WZSK
- Everett, Pennsylvania; United States;
- Broadcast area: Bedford, Pennsylvania Somerset, Pennsylvania Altoona, Pennsylvania Cumberland, Maryland
- Frequency: 1040 kHz

Ownership
- Owner: New Millennium Communications Group, Inc.
- Sister stations: WSKE

History
- First air date: March 15, 1963
- Last air date: November 21, 2021 (license cancellation)
- Former call signs: WWDS (1963–1967); WSKE (1967–2000);

Technical information
- Facility ID: 54570
- Class: D
- Power: 10,000 watts (day); 4,000 watts (critical hours);
- Transmitter coordinates: 40°0′26.0″N 78°21′44.0″W﻿ / ﻿40.007222°N 78.362222°W

= WZSK =

WZSK (1030 AM) was a daytime-only commercial radio station licensed to Everett, Pennsylvania, United States, serving Bedford, Somerset, and Altoona in Pennsylvania and Cumberland in Maryland. WZSK was last owned and operated by New Millennium Communications Group, Inc., and last featured a talk radio format.

==History==

===Beginnings===
The groundwork for WZSK was first laid in 1962. Known then as WWDS, founders Dennis and Willard Sleighter first applied for its construction permit in November 1962. The station first operated at a Federal Communications Commission (FCC) assigned frequency of 1050 kHz, with a maximum output power of 250 watts. The station went on the air March 15, 1963 from its longtime facilities along East First Avenue in Everett.

In August 1964, the Sleighters applied for a construction permit to move WWDS's dial position from 1050 kHz to 1110 kHz and increase its power to 5,000 watts. The FCC denied the permit in March 1967. Shortly after, the Sleighters sold the station to the Bakner family, who would control the station over the next three decades.

===Sale to Bakner Family===
Melvin Bakner, known by his on-air name "Shorty King", formed Radio Everett, Inc. and acquired WSKE in July 1967. The call letters were changed to WSKE in November of that same year. Under Bakner's direction, the station boasted a country format, which became popular with local listeners. In 1979, WSKE applied for a power increase to 1,000 watts and installed a directional antenna system. Melvin Bakner's son Martin ("Marty King"), who had worked for the stations since his teenage years in the 1970s, continued working on-air until he was dropped from the staff in January 2002.

WSKE petitioned for a frequency change again in the 1980s, and in 1983 was granted a move to 1040 kHz and a power increase to 10,000 watts daytime and 4,000 watts, critical hours.

On April 27, 1987, Radio Everett, Inc. successfully applied for an FM license at 104.3 mHz. That station, operational beginning on March 15, 1988, became known as WSKE-FM and became a full simulcast of its then-same-named AM sister. The station allowed Everett to have local radio service after WSKE was required to sign off after local sunset. The FM broadcast 18 hours a day at that time. The AM station petitioned for and was granted a change of call letters to WZSK on May 3, 2000.

===Sale to New Millennium Communications Group===
The stations were sold to New Millennium Communications Group in 2001. In 2002, the two stations, which had been simulcasting its longtime country format, were split into their own separate identities. The AM station took on a news-talk format, while the FM retained the country format and the WSKE call letters.
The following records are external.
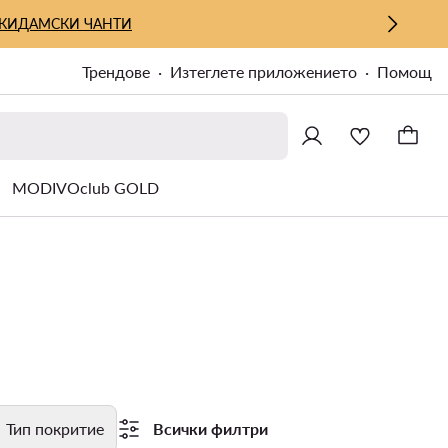
КИ
ДАМСКИ ЧАНТИ
Трендове
Изтеглете приложението
Помощ
MODIVOclub GOLD
Тип покритие
Всички филтри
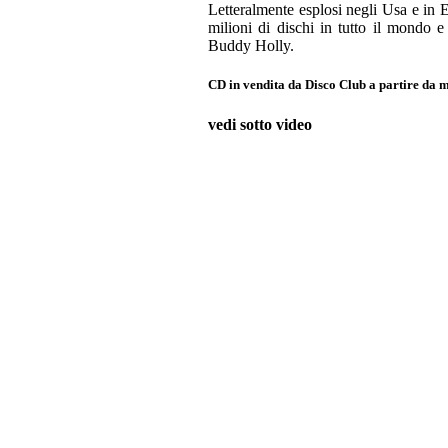
Letteralmente esplosi negli Usa e in
milioni di dischi in tutto il mond
Buddy Holly.
CD in vendita da Disco Club a partire da m
vedi sotto video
In 2010, New Millennium Communications Group applied for Special Temporary Authority (STA) for WZSK to operate at reduced power due to technical problems with the station's aging transmitter. The FCC granted permission in April 2010 to allow the station to operate at reduced power until October of that same year .

===Decline and Failure===

On March 26, 2021, the FCC informed New Millennium Communications Group in writing that a complaint had been filed by an individual in October 2020 claiming that the station had been silent for more than a year. The same correspondence revealed that an additional complaint had been received earlier in the month of March 2021. The FCC further requested that New Millennium submit evidence that the station was operating since October 1, 2019, including photographic evidence of the station's studio and transmission facilities and coordinates for the transmitter site . A follow-up letter was sent less than 60 days later .
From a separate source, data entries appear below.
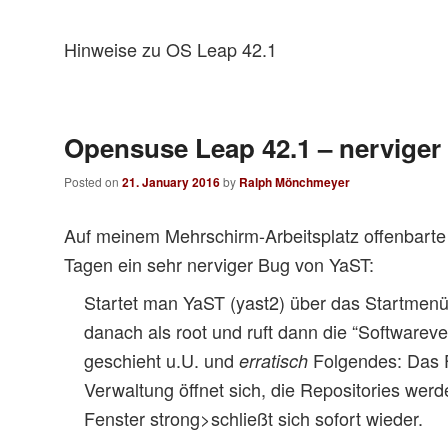
Hinweise zu OS Leap 42.1
Post
navigation
Opensuse Leap 42.1 – nervige
Posted on
21. January 2016
by
Ralph Mönchmeyer
Auf meinem Mehrschirm-Arbeitsplatz offenbarte s
Tagen ein sehr nerviger Bug von YaST:
Startet man YaST (yast2) über das Startmenü, 
danach als root und ruft dann die “Softwareve
geschieht u.U. und
Folgendes: Das F
erratisch
Verwaltung öffnet sich, die Repositories wer
Fenster strong>schließt sich sofort wieder.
New Millennium Communications Group President Shane Imler responded to FCC attorney Victoria McCauley in correspondence dated June 8, 2021. Imler stated that revenues for the stations were 'up and down since the (COVID-19) pandemic', implying a state of hardship. However, he did give assurance that WSKE remained in full operation. Imler stated that repairs were being made to the main transmitter and a backup that was being used was not reliable .

FCC officials responded in its final correspondence of November 18, 2021 that Imler's letter failed to address proof of the station's operation as previously requested. As a result, WZSK's license was cancelled by the FCC on November 18, 2021, due to the station having been silent for more than a year.